Certificate Pinning is an additional layer of security that protects communication between client and server. The Standard HTTPS verifies whether the connection is secure but it cannot verify whether you are communicating with the actual server or an intercepted server.

What Certificate Pinning offers

Standard HTTPS establishes a secure connection and checks whether the server certificate was issued by a trusted CA. Certificate Pinning additionally forces the client app to validate the server certificate with a known copy of the certificate.

The client application contains the pinned certificates which are pre-defined "known" certificates. During the time of communication between the client and server, the client expects the server certificate to match with any one of the pinned certificates. If it does not match, the client will terminate the connection.

Certificate Pinning

Web Certificate Pinning

Web Certificate Pinning is dynamic pinning. Certificates are pinned during the initial connection establishment. It was introduced in 2015 but was deprecated in 2018 due problems it created than resolving the actual problem.

Mobile Certificate Pinning

Mobile Certificate Pinning is static pinning, in which the certificate is bundled with the app. This means new app has to be installed on the certificate expiry.

Advantages of Certificate Pinning

  • Certificate Pinning protects data tampering even if the user installs a malicious CA with or without knowing.
  • If a trusted certificate authority gets compromised due to security vulnerability, the application will not get affected.

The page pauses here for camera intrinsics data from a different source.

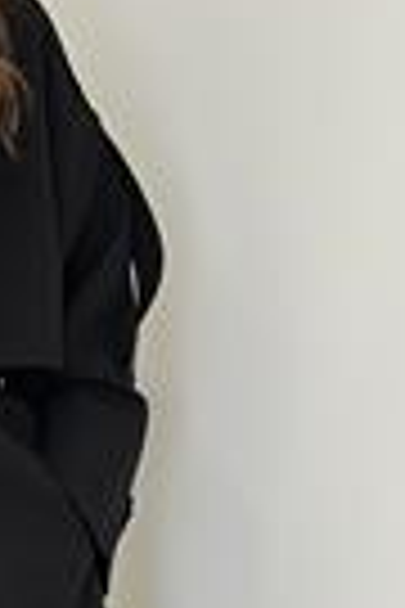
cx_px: -153
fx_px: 3324
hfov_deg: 6.9
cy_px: 498
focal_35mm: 197
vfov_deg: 10.4
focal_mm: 6.86
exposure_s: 1/225
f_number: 1.78
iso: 80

Problem Associated with Certificate Pinning

A security researcher has warned the risk associated with using HTTP Certificate Pinning.

  • If the key was accidentally deleted, stolen, hacked, you may face serious application downtime issues.
  • Domain hijacking - on Domain-hijacking, you can lose control of certificates, and hijackers can mishandle your certificates.
danger

After carefully evaluating, very few sites and apps use Certificate Pinning. The developer should be very careful in evaluating and using this feature. However, at this point, we have not yet implemented support for Certificate Pinning for applications build using WaveMaker.

What next?

Certificate Transparency (CT) was introduced in 2018 after deprecation of Web Certificate Pinning. CT is an open-source framework for monitoring and auditing certificates. This standard creates a public logger that records all the certificates issued by the trusted CA. You can monitor these loggers to detect mistakenly-issued certificates, compromised CAs, and CAs dishonesty.

CT in OpenSSL, whenever a connection is initiated, SSL certificates' timestamp will be used to fetch the certificate from the CT log and compared to establish the connection.

Conclusion

Though CT is different from Certificate Pinning, it will effectively replace the Certificate Pinning without compromising the quality of service.